*** DATA FOR THIS TASK ***

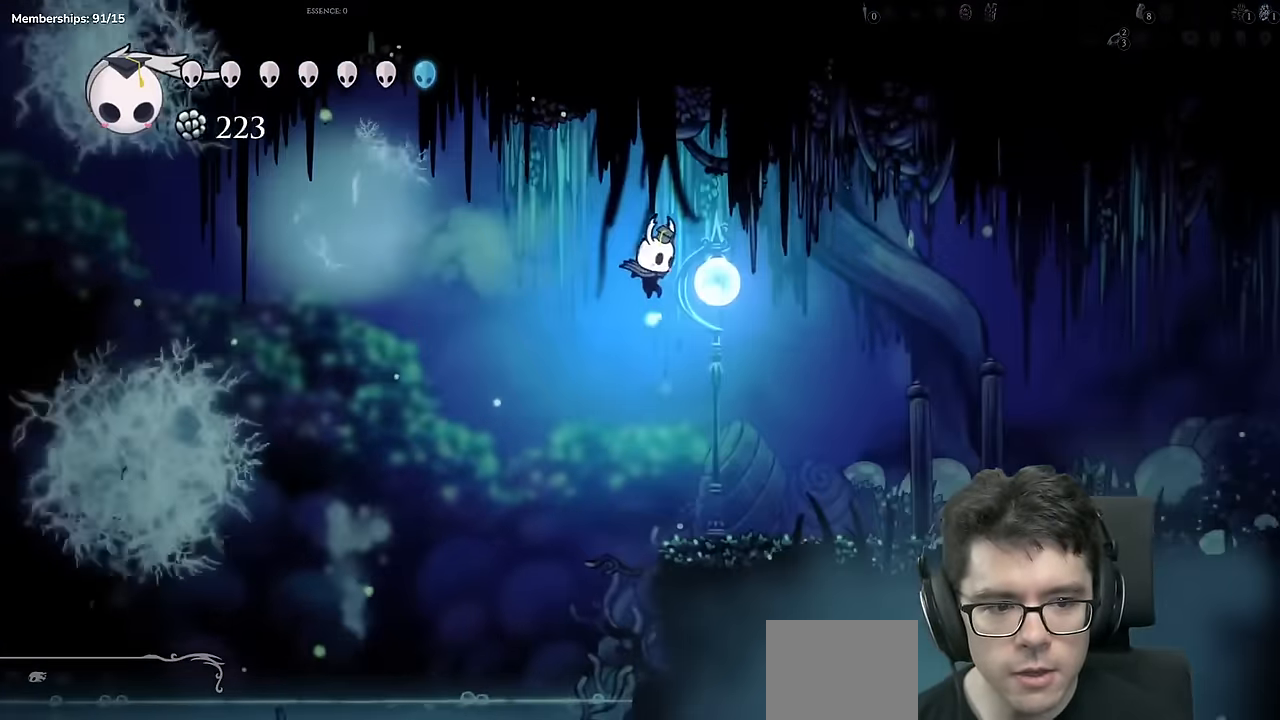
{"dt_ms": 501, "buttons": ["DPAD_RIGHT"], "left_stick": "center", "right_stick": "center"}
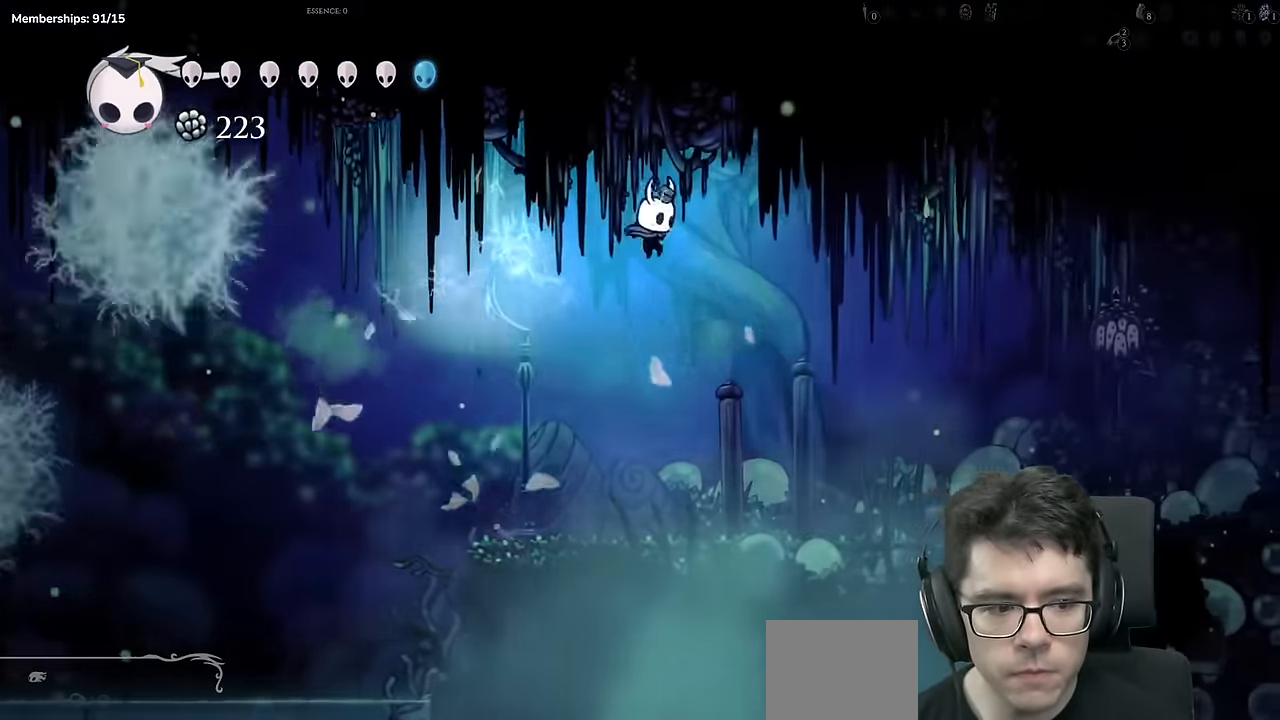
{"dt_ms": 500, "buttons": ["DPAD_RIGHT"], "left_stick": "center", "right_stick": "center"}
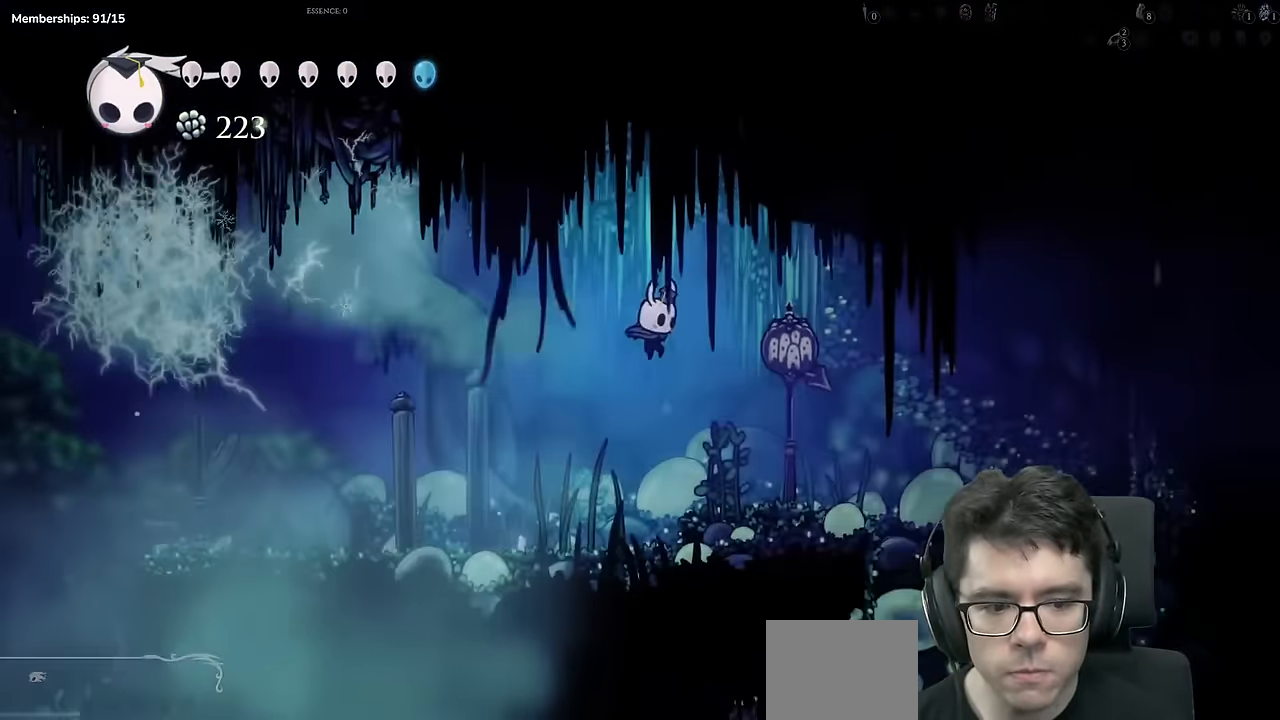
{"dt_ms": 985, "buttons": ["DPAD_LEFT"], "left_stick": "center", "right_stick": "center"}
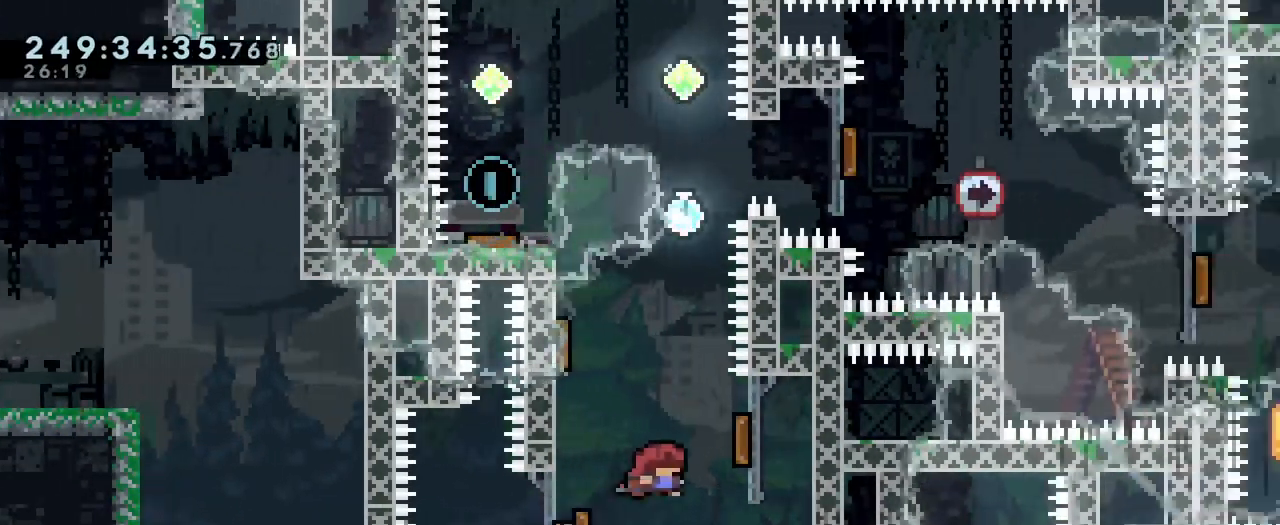
Gameplay with a controller (Nintendo layout); each line is a JSON object with the inputs held at the frame after it. "events" lists button and stick changes between this image and that frame as [ms after this image, input, new state], when the widget could be followed in between. Not read: DPAD_DOWN DPAD_LEFT HOME L1 L3 R1 R3 SELECT START.
{"buttons": ["Y"], "left_stick": "up", "right_stick": "center", "events": [[100, "left_stick", "up-left"], [317, "left_stick", "up"], [351, "Y", "down"]]}
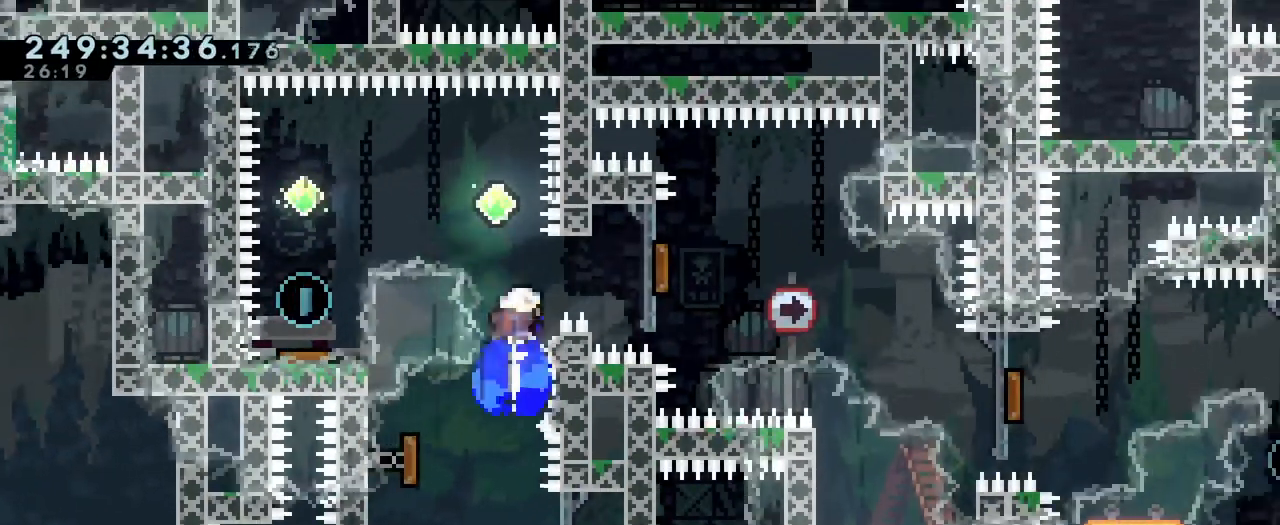
{"buttons": ["Y"], "left_stick": "down", "right_stick": "center"}
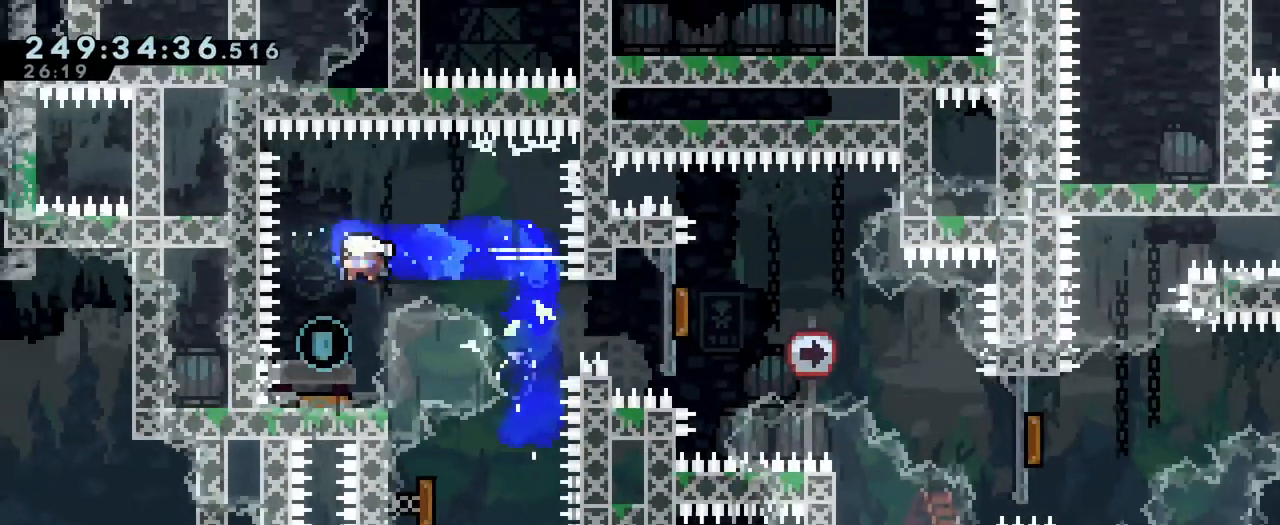
{"buttons": [], "left_stick": "right", "right_stick": "center", "events": [[134, "Y", "up"], [184, "left_stick", "center"], [284, "left_stick", "right"], [317, "Y", "down"], [467, "Y", "up"]]}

*** End of DATA FOR THIS TASK ***

▸ REQUIRED ACTION: Make an exact copy of only those lines that run from the line with "Gameplay with a" through the end of the records, excluding pictures.

▸ RESPONSE FOR THIS EXERCISE:
Gameplay with a controller (Nintendo layout); each line is a JSON object with the inputs held at the frame after it. "events" lists button and stick changes between this image and that frame as [ms after this image, input, new state], when the widget could be followed in between. Not read: DPAD_DOWN DPAD_LEFT HOME L1 L3 R1 R3 SELECT START.
{"buttons": ["Y"], "left_stick": "up", "right_stick": "center", "events": [[100, "left_stick", "up-left"], [317, "left_stick", "up"], [351, "Y", "down"]]}
{"buttons": ["Y"], "left_stick": "down", "right_stick": "center"}
{"buttons": [], "left_stick": "right", "right_stick": "center", "events": [[134, "Y", "up"], [184, "left_stick", "center"], [284, "left_stick", "right"], [317, "Y", "down"], [467, "Y", "up"]]}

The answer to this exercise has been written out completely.